Polícia Civil de Rondônia atualiza investigações sobre morte de adolescente por tortura e cárcere
Polícia atualiza caso de adolescente torturada até a morte em RO

Polícia Civil de Rondônia atualiza investigações sobre morte de adolescente por tortura e cárcere

A Polícia Civil de Rondônia realizou uma coletiva de imprensa nesta terça-feira (3) para atualizar o andamento das investigações sobre a morte da adolescente Marta Isabelle dos Santos, de 16 anos. O caso, que chocou o estado, apresenta indícios graves de cárcere privado, violência doméstica, tortura e, conforme revelações recentes, possíveis abusos sexuais.

Denúncia anterior e isolamento social

Conforme informações confirmadas pela polícia, a filha da madrasta de Marta Isabelle já havia denunciado o pai da adolescente por suspeita de violência e maus-tratos antes da morte dela. A denúncia foi oficialmente registrada e tinha audiência marcada para maio, com tramitação normal, quando a jovem foi encontrada morta dentro de casa.

Outro ponto crucial destacado pelas investigações é o isolamento social imposto à vítima. O pai retirou Marta da escola há quase três anos, alegando falsamente que ela seria transferida para uma unidade de ensino na Paraíba, estado onde morou por cerca de dez anos com a mãe. Dessa forma, a adolescente foi completamente afastada do convívio social.

Detalhes chocantes do crime

Marta Isabelle foi encontrada pela polícia deitada em uma cama, coberta por um lençol e usando fralda descartável. O laudo inicial indicou desnutrição, ossos expostos, ferimentos cheios de larvas e marcas que sugerem dias de imobilização.

"Lamentável que uma adolescente que deveria estar sendo protegida dentro de sua casa, estava sofrendo vários crimes tão bárbaros. O sofrimento que essa adolescente teve durante o final da sua vida foi lento e gradual", declarou a delegada Leisaloma Carvalho, responsável pelo caso.
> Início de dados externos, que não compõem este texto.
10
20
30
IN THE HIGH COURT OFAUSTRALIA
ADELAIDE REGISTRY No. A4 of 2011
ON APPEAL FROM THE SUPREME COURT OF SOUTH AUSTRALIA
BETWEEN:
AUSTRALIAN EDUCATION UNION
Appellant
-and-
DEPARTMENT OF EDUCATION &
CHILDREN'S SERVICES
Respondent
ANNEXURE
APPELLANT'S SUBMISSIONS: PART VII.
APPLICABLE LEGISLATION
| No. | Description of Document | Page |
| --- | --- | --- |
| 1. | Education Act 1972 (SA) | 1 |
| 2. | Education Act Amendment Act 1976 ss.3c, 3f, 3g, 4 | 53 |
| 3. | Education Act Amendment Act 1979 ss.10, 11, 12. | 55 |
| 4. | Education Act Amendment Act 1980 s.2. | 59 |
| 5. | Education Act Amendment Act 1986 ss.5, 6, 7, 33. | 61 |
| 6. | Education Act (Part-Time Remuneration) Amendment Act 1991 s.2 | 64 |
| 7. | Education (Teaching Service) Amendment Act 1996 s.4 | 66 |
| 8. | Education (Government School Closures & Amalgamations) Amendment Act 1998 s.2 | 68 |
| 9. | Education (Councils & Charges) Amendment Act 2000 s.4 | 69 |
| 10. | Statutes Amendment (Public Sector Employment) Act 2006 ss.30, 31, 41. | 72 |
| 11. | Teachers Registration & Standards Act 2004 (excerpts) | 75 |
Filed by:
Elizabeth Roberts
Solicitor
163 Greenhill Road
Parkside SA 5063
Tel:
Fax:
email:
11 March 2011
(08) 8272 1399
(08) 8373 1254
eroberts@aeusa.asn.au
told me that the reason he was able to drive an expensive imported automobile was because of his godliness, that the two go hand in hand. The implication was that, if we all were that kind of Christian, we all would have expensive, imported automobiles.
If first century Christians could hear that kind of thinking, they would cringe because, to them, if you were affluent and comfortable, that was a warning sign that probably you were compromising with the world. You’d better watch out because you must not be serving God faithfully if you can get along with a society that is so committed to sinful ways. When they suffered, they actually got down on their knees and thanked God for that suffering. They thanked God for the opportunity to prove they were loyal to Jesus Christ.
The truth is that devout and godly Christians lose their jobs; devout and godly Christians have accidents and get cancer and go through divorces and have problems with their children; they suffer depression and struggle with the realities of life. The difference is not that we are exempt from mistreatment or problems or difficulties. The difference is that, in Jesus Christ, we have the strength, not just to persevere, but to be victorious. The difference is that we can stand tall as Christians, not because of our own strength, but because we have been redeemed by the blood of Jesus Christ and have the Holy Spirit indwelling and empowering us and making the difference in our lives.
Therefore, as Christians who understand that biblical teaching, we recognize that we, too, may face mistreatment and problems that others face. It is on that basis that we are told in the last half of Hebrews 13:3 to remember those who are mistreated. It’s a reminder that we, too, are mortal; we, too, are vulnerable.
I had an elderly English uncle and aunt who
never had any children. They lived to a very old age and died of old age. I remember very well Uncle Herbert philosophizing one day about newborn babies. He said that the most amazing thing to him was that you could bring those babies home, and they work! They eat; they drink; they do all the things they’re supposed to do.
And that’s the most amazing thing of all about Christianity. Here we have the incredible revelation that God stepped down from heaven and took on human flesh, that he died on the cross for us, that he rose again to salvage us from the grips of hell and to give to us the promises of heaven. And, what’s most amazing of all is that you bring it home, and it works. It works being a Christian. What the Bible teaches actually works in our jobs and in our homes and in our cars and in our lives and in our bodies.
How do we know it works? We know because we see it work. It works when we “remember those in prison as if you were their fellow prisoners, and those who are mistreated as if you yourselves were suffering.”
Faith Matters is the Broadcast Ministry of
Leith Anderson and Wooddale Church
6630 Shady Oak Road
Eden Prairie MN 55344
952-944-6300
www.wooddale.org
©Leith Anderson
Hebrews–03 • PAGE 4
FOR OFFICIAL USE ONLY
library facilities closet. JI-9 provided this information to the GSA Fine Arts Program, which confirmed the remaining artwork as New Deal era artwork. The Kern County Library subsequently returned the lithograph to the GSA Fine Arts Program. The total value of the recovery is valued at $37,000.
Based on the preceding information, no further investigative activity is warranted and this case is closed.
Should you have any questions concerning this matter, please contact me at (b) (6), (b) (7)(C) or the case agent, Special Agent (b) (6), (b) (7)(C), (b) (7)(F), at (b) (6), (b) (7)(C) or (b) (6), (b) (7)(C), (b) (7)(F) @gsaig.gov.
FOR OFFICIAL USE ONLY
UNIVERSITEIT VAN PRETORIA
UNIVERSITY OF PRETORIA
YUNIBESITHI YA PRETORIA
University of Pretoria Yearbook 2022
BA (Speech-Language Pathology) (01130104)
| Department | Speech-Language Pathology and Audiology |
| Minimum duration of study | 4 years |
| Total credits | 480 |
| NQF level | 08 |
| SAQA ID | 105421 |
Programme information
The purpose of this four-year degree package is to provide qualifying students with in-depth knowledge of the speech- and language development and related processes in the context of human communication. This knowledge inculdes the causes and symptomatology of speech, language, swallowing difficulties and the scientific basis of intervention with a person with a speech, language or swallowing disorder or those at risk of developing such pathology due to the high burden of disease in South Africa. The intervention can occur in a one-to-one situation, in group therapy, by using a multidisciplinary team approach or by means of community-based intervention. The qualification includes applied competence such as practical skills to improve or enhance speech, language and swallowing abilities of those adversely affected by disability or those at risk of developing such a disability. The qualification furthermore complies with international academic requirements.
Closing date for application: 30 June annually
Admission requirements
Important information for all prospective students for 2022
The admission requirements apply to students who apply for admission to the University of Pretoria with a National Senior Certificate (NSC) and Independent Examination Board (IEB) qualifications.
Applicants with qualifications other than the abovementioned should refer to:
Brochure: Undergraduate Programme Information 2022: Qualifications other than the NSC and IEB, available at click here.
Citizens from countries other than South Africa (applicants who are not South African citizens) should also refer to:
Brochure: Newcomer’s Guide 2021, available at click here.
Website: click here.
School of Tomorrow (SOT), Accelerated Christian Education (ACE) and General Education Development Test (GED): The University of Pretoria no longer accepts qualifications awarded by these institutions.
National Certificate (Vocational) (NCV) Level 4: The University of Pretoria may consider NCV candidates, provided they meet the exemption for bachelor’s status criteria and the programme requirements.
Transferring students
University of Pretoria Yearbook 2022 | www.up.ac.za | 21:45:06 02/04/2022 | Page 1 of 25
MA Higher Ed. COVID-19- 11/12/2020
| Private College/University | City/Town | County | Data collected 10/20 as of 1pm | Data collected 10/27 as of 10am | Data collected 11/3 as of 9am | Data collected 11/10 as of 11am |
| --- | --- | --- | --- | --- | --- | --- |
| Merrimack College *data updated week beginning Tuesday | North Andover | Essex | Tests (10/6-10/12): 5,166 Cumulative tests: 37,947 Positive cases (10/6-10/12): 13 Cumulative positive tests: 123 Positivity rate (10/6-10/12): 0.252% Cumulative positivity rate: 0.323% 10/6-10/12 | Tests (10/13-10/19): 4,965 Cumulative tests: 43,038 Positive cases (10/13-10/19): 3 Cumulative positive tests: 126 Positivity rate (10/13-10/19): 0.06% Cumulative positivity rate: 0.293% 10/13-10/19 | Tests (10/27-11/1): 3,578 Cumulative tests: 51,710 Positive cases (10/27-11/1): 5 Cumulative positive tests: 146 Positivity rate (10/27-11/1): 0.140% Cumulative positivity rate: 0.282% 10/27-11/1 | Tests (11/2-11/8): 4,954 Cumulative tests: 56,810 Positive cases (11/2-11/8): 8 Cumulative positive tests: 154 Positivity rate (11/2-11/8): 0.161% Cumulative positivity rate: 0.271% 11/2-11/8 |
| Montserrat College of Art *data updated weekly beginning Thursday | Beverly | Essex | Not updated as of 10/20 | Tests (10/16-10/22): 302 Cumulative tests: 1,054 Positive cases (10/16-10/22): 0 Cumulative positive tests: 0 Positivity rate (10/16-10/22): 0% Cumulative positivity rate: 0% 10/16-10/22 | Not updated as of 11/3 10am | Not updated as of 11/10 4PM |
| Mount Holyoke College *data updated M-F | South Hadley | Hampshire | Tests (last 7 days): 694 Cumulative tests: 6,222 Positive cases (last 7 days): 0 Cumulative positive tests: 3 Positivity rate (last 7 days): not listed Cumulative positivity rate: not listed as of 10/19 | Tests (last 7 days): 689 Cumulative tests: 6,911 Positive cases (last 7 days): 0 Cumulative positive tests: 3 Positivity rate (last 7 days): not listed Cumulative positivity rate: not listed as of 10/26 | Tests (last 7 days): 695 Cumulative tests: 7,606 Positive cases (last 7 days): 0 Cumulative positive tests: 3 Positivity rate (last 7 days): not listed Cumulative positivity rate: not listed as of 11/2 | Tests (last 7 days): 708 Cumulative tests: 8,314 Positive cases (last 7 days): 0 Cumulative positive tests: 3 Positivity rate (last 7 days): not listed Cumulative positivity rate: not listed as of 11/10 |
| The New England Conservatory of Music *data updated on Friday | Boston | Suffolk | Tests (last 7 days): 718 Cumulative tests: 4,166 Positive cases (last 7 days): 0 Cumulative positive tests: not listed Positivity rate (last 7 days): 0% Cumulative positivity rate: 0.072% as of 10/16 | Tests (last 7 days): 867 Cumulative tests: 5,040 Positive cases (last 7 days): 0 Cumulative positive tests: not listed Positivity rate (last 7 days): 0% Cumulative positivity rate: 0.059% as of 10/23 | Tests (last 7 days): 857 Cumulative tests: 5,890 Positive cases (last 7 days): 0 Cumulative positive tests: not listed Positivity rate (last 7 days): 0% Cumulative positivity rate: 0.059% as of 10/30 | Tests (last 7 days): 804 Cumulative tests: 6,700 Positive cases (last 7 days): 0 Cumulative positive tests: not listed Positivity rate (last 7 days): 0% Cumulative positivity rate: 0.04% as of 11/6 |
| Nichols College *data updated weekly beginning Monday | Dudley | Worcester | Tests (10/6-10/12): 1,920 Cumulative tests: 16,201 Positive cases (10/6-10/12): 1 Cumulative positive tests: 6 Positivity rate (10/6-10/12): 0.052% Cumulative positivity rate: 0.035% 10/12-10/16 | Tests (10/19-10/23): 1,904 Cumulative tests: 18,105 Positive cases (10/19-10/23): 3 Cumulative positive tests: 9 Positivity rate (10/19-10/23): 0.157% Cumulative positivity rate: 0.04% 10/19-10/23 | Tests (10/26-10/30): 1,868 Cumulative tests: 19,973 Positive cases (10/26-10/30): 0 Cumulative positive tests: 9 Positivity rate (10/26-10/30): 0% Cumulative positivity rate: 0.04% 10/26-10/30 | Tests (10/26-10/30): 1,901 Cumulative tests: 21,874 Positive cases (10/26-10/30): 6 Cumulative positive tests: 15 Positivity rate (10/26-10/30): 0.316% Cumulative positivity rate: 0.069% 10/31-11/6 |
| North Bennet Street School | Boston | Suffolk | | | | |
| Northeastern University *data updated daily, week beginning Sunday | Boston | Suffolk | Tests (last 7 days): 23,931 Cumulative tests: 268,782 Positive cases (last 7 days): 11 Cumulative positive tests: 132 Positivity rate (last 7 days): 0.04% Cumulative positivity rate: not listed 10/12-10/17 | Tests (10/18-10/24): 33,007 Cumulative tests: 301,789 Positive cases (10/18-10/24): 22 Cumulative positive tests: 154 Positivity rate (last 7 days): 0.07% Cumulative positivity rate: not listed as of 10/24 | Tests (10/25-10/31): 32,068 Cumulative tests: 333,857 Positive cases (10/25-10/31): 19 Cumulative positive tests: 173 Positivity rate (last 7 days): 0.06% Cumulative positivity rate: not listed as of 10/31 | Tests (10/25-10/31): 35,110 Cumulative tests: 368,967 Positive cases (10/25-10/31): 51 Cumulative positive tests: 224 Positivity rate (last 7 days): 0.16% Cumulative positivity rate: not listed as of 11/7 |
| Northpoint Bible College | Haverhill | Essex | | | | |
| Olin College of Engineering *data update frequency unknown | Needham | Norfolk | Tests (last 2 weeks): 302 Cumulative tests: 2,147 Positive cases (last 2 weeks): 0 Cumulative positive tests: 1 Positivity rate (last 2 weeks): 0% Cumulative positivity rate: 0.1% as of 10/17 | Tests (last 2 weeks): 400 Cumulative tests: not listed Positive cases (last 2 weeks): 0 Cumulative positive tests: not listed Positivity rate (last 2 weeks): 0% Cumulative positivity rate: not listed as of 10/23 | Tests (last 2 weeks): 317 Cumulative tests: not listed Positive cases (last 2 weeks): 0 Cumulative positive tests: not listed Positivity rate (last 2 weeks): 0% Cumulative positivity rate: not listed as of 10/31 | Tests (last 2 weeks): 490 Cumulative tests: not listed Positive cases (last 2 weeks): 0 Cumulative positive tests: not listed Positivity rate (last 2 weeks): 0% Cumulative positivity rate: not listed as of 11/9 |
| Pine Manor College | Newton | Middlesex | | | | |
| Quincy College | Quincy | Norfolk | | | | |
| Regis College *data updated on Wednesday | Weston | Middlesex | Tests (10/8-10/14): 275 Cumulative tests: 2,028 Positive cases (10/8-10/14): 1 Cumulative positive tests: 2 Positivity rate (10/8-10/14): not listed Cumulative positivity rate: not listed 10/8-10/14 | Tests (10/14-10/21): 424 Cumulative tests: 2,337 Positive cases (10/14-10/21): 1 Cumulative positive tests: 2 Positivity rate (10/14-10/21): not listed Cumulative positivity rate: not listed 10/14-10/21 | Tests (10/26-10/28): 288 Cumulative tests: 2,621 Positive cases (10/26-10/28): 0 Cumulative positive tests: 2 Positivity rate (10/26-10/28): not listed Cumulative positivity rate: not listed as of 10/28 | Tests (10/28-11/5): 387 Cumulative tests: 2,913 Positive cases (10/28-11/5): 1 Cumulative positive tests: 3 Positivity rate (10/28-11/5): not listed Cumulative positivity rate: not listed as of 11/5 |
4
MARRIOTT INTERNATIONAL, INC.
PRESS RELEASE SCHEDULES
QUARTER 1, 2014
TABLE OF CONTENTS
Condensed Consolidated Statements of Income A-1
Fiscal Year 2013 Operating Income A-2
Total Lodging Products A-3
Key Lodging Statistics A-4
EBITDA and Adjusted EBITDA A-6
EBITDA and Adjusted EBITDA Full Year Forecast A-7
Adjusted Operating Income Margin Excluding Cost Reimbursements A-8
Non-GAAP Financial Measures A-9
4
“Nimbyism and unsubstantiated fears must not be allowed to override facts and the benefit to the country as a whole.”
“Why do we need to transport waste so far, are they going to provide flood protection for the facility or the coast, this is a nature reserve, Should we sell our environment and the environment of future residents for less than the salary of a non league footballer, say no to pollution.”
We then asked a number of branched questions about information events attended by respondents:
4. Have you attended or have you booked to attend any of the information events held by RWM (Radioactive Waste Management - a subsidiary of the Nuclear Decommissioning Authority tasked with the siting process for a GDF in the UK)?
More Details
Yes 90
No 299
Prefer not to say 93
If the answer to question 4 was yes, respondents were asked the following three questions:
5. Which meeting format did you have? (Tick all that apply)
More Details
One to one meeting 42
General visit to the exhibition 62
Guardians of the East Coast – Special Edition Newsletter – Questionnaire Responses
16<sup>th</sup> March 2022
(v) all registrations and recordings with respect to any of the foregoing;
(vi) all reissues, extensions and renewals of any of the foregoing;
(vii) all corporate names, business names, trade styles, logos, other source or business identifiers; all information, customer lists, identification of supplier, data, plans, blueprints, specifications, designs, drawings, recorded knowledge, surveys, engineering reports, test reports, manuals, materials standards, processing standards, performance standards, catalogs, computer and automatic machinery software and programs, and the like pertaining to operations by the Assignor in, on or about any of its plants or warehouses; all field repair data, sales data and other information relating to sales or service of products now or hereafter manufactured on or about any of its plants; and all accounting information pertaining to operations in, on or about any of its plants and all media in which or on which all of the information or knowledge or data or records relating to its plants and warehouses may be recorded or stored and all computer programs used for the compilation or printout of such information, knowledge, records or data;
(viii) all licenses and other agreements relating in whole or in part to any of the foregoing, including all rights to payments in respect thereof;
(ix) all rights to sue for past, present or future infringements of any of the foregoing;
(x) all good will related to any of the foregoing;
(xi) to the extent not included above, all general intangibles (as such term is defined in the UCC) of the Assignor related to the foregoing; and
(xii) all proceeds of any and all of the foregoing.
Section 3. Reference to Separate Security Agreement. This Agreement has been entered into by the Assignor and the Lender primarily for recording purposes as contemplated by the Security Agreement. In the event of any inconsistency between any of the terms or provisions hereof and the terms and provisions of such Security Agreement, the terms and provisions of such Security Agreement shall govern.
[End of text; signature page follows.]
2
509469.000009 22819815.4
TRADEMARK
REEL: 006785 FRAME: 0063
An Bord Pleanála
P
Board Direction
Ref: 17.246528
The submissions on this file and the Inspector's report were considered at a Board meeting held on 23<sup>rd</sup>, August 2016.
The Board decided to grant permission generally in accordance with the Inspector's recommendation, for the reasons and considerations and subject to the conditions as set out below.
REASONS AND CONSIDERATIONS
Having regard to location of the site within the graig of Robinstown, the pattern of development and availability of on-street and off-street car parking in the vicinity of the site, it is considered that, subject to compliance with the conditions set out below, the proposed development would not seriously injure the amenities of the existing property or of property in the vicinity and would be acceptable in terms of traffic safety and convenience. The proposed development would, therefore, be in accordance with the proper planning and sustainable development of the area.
A investigação apontou que o pai, Callebe José da Silva, e a madrasta, Ivanice Farias de Souza, mantinham a menina amarrada com fios. Ela era obrigada a comer restos de comida, privada de água e higiene, e não recebia atendimento médico mesmo com ferimentos infestados.

Suspeitos e acusações

O caso é investigado pela Delegacia de Homicídios de Porto Velho e tratado como feminicídio. Os três suspeitos são:

  • Callebe José da Silva, o pai
  • Benedita Maria da Silva, avó paterna
  • Ivanice Farias de Souza, madrasta

Além de feminicídio, eles são investigados por crimes como cárcere privado e tortura. A delegada Leisaloma descreveu o pai como ciumento e revelou que "ela era castigada por qualquer motivo, inclusive por falta de motivo. Ela simplesmente era castigada".

Quem era Marta Isabelle

Conhecida pela família como Martinha, Marta Isabelle dos Santos gostava de cantar na igreja e sonhava em terminar os estudos. Nascida na Paraíba, mudou-se ainda criança para Rondônia para morar com o pai, enquanto o restante da família permaneceu no estado nordestino.

Em entrevista, uma tia da vítima afirmou que a última foto com a sobrinha é de agosto de 2020 e que o contato diminuiu desde então. Um vídeo divulgado nas redes sociais de uma igreja mostra a adolescente cantando durante um culto, sendo o último registro em vida ao qual a família teve acesso.

"Martinha era muito amada. Sonhava em estudar, terminar os estudos e construir um futuro. Nada justifica o que fizeram com ela", disse a tia, emocionada.

A Rede Amazônica tentou contato com a Secretaria de Estado da Educação (Seduc) para esclarecimentos sobre o afastamento escolar, mas não obteve retorno até a última atualização. O g1 também tenta localizar a defesa dos suspeitos.